Computer Use Playbook

Overview

Use this skill for end-to-end computer automation across browser and desktop surfaces. Browser use is a major track, but not the only one. Prefer deterministic methods first, then escalate to visual/native automation only when required. For browser MCP workflows, treat tab_id as a required handle for all stateful actions.

Execution Mode (Default: Lesson-Lock)

When a matching topic already exists under references/learnings/<topic-slug>/lessons.md, run in lesson-lock mode.

Execute the lesson checklist as written before trying any novel approach.
Do not create a new topic slug when an existing topic clearly matches.
Do not publish until all pre-publish lesson gates pass.
If a lesson step fails, try only fallbacks documented in the same lessons.md first.
Use experience-log.md only to fill missing detail, not to override lesson rules.
If documented lesson paths fail and the task is not human-gated, run bounded self-learning attempts, then codify the winning pattern.

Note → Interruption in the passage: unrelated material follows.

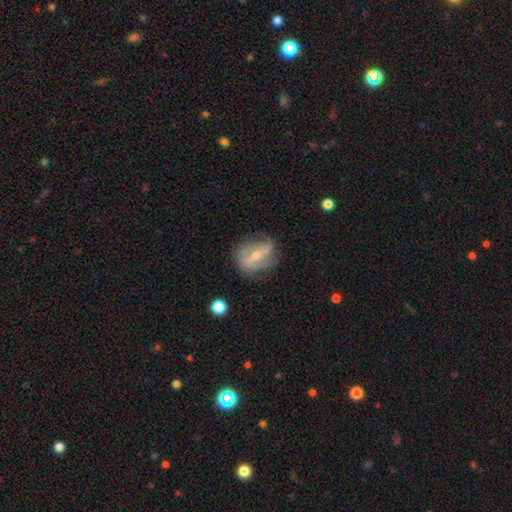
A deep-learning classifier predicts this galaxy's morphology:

Precedence Ladder (No Ambiguity)

Always follow this order:

Reuse existing lessons.md for the resolved topic slug.
If a lesson step fails, use only fallbacks already documented in that same lessons.md.
If no documented fallback works and no human gate is present, perform bounded self-learning to discover a reliable path.
Once a reliable path is found, update lessons.md and experience-log.md so the next run is mechanical.
Request human intervention only for login/2FA/CAPTCHA/security/policy gates or true hard blocks.

Playbook Structure

Browser use (primary for web tasks): browser MCP tools, DOM snapshots, scripts, screenshots.
Filesystem use: shell-native operations for deterministic file/process work.
Native desktop use: coordinate and window automation only when DOM/shell are insufficient.
Human-in-the-loop checkpoints: login, CAPTCHA, security prompts, or policy-gated steps.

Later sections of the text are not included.